The Capacity Matters Too
Even though good-quality air purifiers are known to be effective for getting rid of allergens, other factors determine how well they can perform this function. One of these is the capacity of the air purifier relative to the size of the room. You should consider the size of the space you intend to use the air purifier for in making your purchase.
Generally, the size of the room the air purifier unit can handle will be indicated in square feet. Measure the size of your room and compare it with this figure. Similarly, you should also check the CADR figure of the air purifier. This is the clean air delivery rate of the unit which refers to the volume of clean air the purifier can produce per minute. Ensuring that your air purifier is correctly sized will determine how well it can get rid of the allergens in the air.
Should You Buy An Air Purifier For Allergies?

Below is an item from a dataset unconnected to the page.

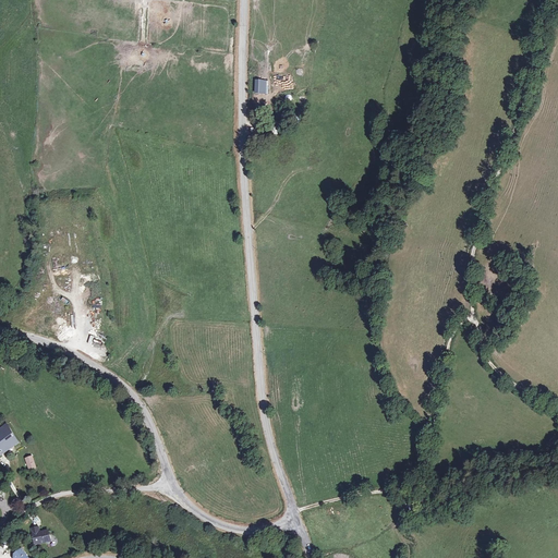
[(266,81),(255,81),(255,94),(266,95),(266,81)]
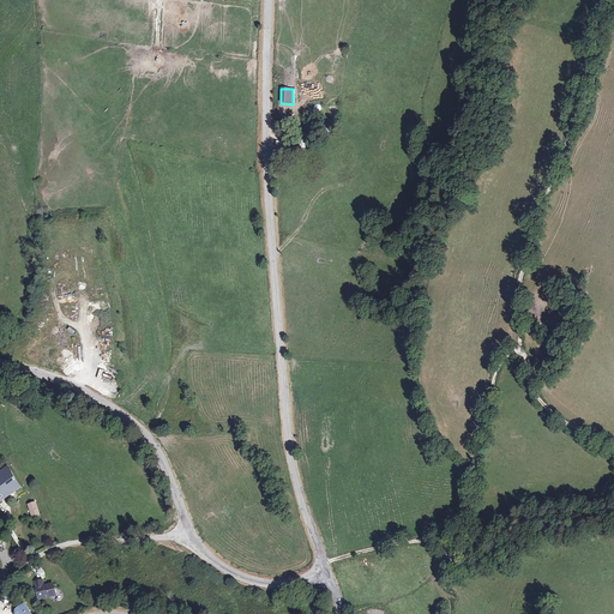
[(8,470),(0,476),(0,500),(20,486),(8,470)]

Before your purchase an air purifier, we must reiterate that using an air purifier is not an automatic cure for allergies. Purifiers don’t have a direct effect on the respiratory symptoms of allergic reactions. They may help remove airborne pollutants and reduce the number of allergens in their air. But there are other factors that predispose you to allergens which include genetics and environmental factors. The type of purifier, its capacity, and the size of your purifier matter as well. Ventilation, the rate at which new particles are emerging, and your interior furnishing also have an impact on indoor pollution that a purifier is unlikely to fix.
It is also important to note that the effectiveness of a purifier (as advertised may differ from how well it would work in real life. So while manufacturers may claim 99% effectiveness don’t expect all your 99% of your indoor air problem to disappear like its magic. Lab-controlled tests can hardly ever be replicated accurately in real life.
If you suffer from allergy, asthma, and other respiratory problems, installing an air purifier in your home may help you deal with allergy issues. Good quality air purifiers (especially those with HEPA filters) are good at getting rid of fine airborne particles and will do your indoor air quality a world of good. Just pay attention to the other factors mentioned here that can affect how efficiently your air purifier will serve its purpose.